==== Fragmento
Se refería a la cantidad de visitantes que ha recibido la exposición “Late Rembrandt” (de la cual hablé aquí hace unas semanas), y que de tan grande ha resultado contraproducente, porque dificulta disfrutar de la obra que se expone. He hablado con varias personas al respecto, y todos hemos coincidido: además de inspirados, salimos de la exposición engentados y con ganas de ahorcar a alguien.

Acabo de pasar por otra experiencia semejante. Como también he mencionado en alguna columna aquí, una de las maravillas de París es que, cada vez que uno la visita, encuentra una exposición que no esperaba y que vale la pena, al margen de los archiconocidos museos.

Me sucedió hace un par de años con una exposición sobre la vertiente política de Keith Haring en el Museo de Arte Moderno de la Ciudad de París. Y hace una semana me sucedió de nuevo, con una exposición sobre la Secesión Vienesa montada en la Pinacoteca de París, institución que a pesar de lo rimbombante de su nombre y de estar a tiro de piedra de la iglesia de la Madeleine ––una de las zonas de París donde uno puede comprar cien gramos de cerezas por trescientos pesos––, es sin embargo un edificio sin chiste y una institución sin mayor renombre si se le compara con vecinas como el Louvre o l’Orangerie.

Según comprobé, tampoco tiene mucha experiencia en manejar exposiciones exitosas ni multitudinarias.

Entre las obras de la exposición había un puñado de originales de Gustav Klimt. Aquí debo dar contexto: en la sala de mi casa tengo una reproducción Made in Ikea de un cuadro de Klimt. La expresión de la mujer que aparece en él es tan hermosa, que incluso una reproducción masiva y baratera retiene parte de la belleza del original.

Así que el pasado primero de mayo, como todo lo demás estaba cerrado en París, aproveché para ir a la exposición; la misma idea, naturalmente, que tuvieron centenares de parisinos y turistas, con los cuales hice fila durante dos horas bajo la lluvia, hasta que nos llegó el rumor de que la pinacoteca estaba desbordada y ya no se vendían entradas para ese día.
========
==== Datos del conjunto
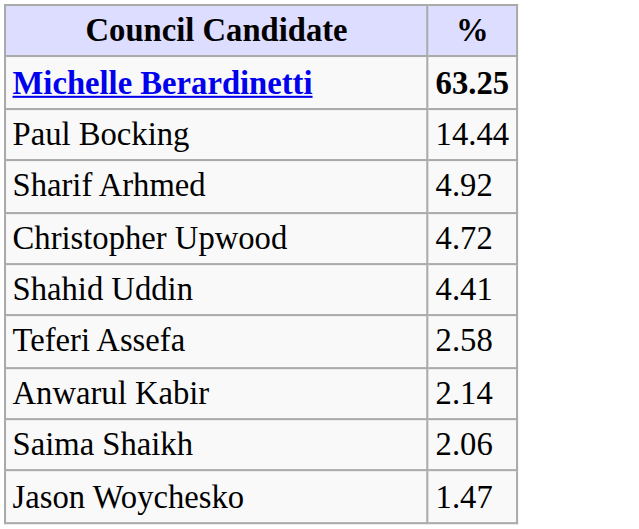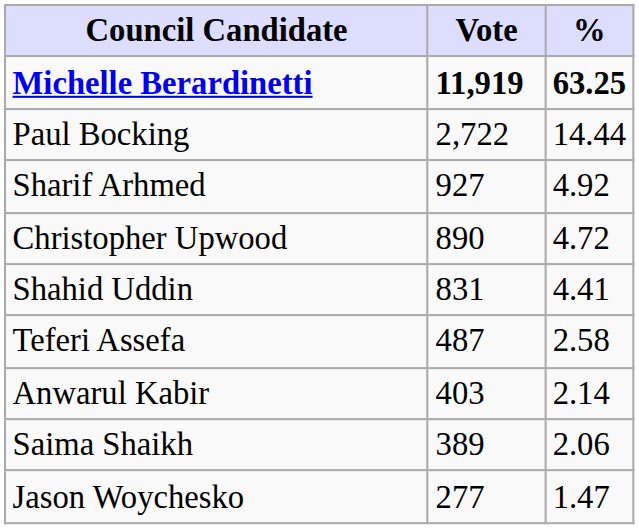+ column: Vote | 11,919 | 2,722 | 927 | 890 | 831 | 487 | 403 | 389 | 277
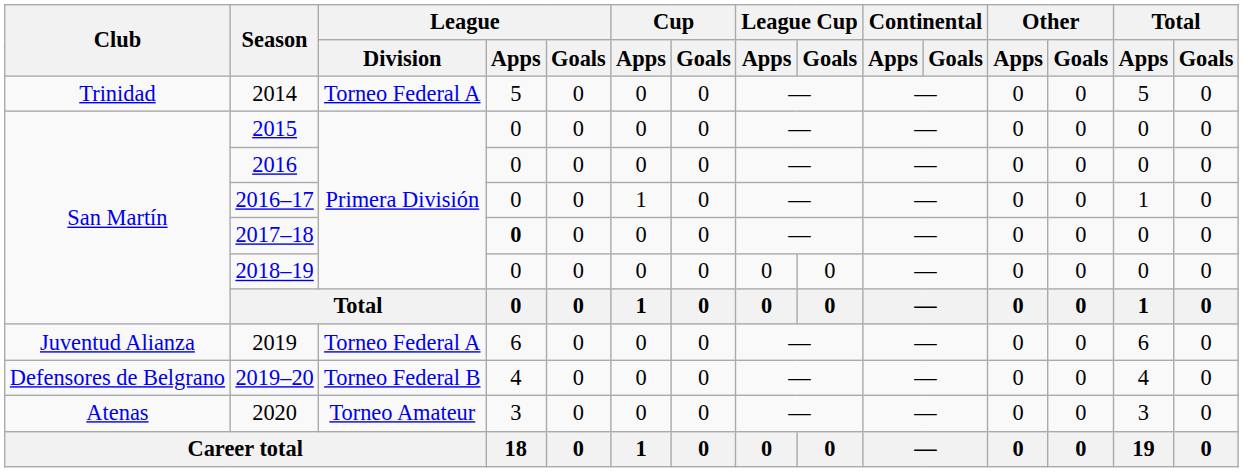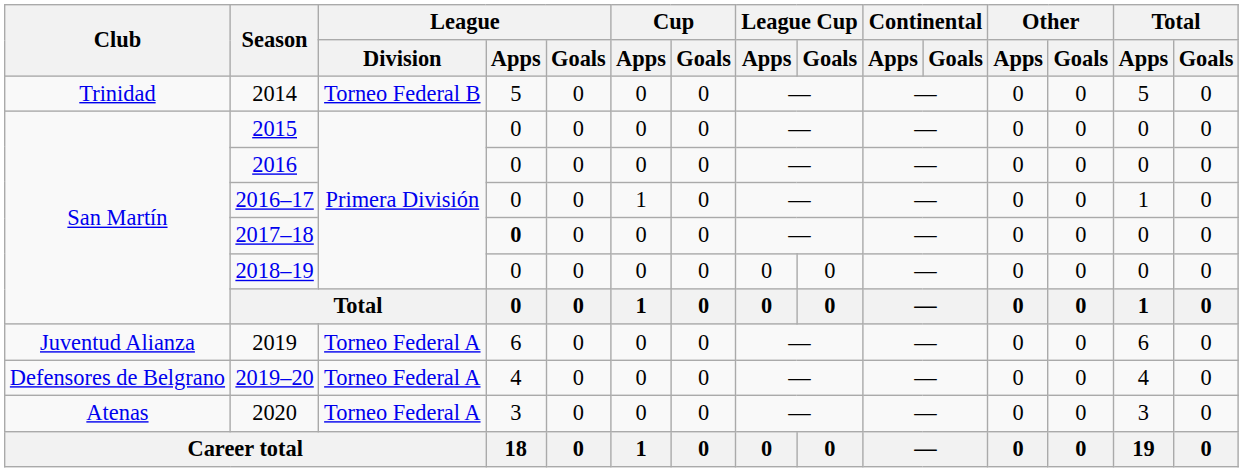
========
> [Ejercicio 1]: Extrae del fragmento el texto literal que comienza en las palabras "Me sucedió hace" y termina tras las palabras "exitosas ni multitudinarias.".
> [Ejercicio 2]:
Responde según el fragmento:
(a) ¿Durante cuánto tiempo se hizo fila bajo la lluvia?
(b) ¿En qué museo estaba la exposición sobre la vertiente política de Keith Haring?
(c) ¿Qué marca aparece en la reproducción del cuadro de Klimt que hay en la sala?
> [Ejercicio 3]: Enumera todos los museos y pinacotecas de París que se nombran en el fragmento.
El material no desempeña ningún papel aquí.

> [Resultado final 1]:
Me sucedió hace un par de años con una exposición sobre la vertiente política de Keith Haring en el Museo de Arte Moderno de la Ciudad de París. Y hace una semana me sucedió de nuevo, con una exposición sobre la Secesión Vienesa montada en la Pinacoteca de París, institución que a pesar de lo rimbombante de su nombre y de estar a tiro de piedra de la iglesia de la Madeleine ––una de las zonas de París donde uno puede comprar cien gramos de cerezas por trescientos pesos––, es sin embargo un edificio sin chiste y una institución sin mayor renombre si se le compara con vecinas como el Louvre o l’Orangerie.

Según comprobé, tampoco tiene mucha experiencia en manejar exposiciones exitosas ni multitudinarias.

> [Resultado final 2]:
(a) Durante dos horas.
(b) En el Museo de Arte Moderno de la Ciudad de París.
(c) Ikea.

> [Resultado final 3]:
- Museo de Arte Moderno de la Ciudad de París
- Pinacoteca de París
- Louvre
- l’Orangerie